▸ TEXT FOR ANALYSIS:
Start of Block

This is the mail archive of the guile@cygnus.com mailing list for the guile project.


Index Nav: [Date Index] [Subject Index] [Author Index] [Thread Index]
Message Nav: [Date Prev] [Date Next] [Thread Prev] [Thread Next]

Re: gc notes available


Jim Blandy <jimb@red-bean.com> writes:

> > > This will likely depend upon memory protection services in the host
> > > os, but any os that doesn't provide this probably isn't running
> > > guile in the first place. 
> > 
> > This is bad news for us, if it catches on.
> > 
> > We are putting guile to work in our router product, and that has no
> > fancy memory protection. Don't forget embedded systems, even if we are
> > only a few (one?) currently.
> 
> 
> Here's an excerpt from a message I just sent Greg Harvey.  I have some
> tentative problems with using memory protection:
> 
> -----
> 
> I actually think that memory protection will be much slower than doing it
> all in software.  Here are the steps involved in handling a page
> fault:
> 
>     1) The kernel gets the page fault, puts together a signal context,
>        and invokes the handler.

End of Block

▸ GIVEN DATA:

Start of Block

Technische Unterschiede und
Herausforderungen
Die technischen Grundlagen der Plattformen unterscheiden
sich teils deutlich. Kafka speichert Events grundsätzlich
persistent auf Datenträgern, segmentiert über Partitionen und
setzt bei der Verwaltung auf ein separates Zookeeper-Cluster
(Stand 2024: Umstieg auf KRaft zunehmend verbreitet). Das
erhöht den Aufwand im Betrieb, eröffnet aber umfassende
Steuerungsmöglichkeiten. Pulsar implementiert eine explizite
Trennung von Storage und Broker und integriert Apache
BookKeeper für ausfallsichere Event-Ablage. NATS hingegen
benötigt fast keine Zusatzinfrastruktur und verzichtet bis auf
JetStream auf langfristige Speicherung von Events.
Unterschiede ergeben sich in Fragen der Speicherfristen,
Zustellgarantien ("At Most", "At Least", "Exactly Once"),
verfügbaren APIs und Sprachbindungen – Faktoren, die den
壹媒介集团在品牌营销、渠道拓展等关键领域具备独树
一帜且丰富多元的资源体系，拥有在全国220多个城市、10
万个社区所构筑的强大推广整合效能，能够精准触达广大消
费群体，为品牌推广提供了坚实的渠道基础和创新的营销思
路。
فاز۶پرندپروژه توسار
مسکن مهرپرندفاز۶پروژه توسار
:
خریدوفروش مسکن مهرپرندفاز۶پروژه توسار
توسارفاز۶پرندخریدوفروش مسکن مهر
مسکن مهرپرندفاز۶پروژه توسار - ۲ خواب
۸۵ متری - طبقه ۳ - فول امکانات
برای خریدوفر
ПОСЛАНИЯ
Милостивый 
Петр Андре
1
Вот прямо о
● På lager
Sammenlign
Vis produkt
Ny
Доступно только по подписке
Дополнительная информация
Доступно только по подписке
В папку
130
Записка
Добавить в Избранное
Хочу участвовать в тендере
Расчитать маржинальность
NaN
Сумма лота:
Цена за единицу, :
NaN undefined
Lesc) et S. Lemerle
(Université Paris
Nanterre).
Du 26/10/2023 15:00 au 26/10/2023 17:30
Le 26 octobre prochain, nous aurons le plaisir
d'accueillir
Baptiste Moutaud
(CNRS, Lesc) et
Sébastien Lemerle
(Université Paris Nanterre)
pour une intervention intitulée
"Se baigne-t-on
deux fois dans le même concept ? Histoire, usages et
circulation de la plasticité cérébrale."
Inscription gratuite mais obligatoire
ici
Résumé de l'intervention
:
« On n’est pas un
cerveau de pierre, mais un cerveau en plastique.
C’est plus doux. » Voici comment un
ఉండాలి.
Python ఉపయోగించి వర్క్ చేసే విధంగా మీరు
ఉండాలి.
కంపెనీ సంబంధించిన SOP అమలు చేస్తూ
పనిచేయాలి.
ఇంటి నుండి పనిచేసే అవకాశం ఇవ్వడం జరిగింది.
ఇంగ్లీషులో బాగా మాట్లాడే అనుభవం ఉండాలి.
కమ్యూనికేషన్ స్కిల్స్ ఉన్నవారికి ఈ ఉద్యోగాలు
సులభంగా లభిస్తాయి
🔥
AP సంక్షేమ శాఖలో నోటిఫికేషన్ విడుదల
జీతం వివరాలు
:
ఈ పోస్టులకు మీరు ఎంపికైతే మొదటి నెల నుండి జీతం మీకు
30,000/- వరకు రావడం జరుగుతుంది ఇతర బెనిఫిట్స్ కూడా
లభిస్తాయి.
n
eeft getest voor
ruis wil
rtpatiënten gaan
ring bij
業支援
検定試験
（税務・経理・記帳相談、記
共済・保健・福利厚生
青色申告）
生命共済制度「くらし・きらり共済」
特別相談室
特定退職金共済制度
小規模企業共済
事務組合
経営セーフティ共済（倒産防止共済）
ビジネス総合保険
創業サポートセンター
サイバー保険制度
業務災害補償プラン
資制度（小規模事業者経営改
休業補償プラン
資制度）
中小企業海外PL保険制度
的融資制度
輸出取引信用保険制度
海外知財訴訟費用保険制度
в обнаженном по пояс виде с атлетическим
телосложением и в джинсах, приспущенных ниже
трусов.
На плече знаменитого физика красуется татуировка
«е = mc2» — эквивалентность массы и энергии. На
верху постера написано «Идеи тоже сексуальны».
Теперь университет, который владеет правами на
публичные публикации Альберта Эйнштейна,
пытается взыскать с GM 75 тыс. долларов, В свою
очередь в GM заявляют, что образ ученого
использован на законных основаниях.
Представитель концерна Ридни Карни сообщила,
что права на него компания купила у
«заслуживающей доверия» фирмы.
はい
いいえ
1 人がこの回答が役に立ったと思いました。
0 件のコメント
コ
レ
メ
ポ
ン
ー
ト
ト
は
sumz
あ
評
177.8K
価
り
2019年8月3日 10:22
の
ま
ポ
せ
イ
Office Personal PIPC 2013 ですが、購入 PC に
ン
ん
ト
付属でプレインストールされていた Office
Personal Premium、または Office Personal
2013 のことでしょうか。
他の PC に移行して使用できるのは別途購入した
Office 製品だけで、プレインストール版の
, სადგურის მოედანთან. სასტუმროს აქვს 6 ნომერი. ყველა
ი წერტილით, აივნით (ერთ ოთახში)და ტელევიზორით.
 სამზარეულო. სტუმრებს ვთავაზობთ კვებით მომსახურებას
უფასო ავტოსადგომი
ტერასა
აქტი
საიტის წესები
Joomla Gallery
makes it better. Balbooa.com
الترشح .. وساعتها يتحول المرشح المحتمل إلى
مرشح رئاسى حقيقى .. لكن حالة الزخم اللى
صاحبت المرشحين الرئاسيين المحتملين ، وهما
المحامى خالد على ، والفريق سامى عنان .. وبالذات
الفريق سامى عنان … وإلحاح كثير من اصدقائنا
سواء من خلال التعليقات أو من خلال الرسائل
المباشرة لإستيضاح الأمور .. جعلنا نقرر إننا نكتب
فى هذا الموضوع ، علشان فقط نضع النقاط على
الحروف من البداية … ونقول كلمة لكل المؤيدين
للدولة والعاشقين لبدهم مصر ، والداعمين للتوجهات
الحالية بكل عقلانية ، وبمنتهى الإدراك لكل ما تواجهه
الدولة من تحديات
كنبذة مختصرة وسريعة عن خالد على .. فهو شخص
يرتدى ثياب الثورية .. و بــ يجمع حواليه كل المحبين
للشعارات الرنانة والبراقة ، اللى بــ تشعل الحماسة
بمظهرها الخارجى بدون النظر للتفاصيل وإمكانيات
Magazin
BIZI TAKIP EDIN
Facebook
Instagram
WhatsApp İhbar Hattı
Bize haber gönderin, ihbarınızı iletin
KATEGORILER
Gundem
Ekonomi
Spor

End of Block

▸ JOB: Pick up the mailing list post on Guile garbage collection right after its last line and keep writing it. The rows have nothing to do with the mailing list post on Guile garbage collection.

▸ TASK OUTPUT:
>     2) The handler does the bookkeeping which is the real point of the
>        exercise.
>     3) Now the handler has to actually do the write.  In order for
>        that write to succeed without causing yet another page fault,
>        you have to somehow:
> 	a) unprotect the page
> 	b) do the write
> 	c) re-protect the page, to catch the next write
> 
> So you're talking signal handling overhead, and at least two system
> calls.  Notice also that the handler can't really find the SCM object
> being modified; it only gets the address being written to, and
> probably the value being written to it.  But you can't find the cell
> at the head of the vector, given the address of some word in the
> malloc'ed array of elements.
>   
> Suppose we tell people that they must call SCM_WRITE_BARRIER (obj,
> new) after changing any field in OBJ to point to NEW.  So, for
> example:
> 
> 	SCM_VELTS (vector)[5] = some_object;
> 	scm_write_barrier (vector, some_object);
> 
> The thing is, they *know* when they write the code that they're going to
> do a write, so they might as well call the write barrier directly.
> Then you've got function call overhead (which is less than signal
> dispatch overhead) and bookkeeping.  No system calls.  And you also
> get the information you actually want: the object being modified.  So
> you can check the generations of the objects, and if vector is older
> than some_object, then you stick vector in a list of objects to be
> used as roots when collecting younger generations.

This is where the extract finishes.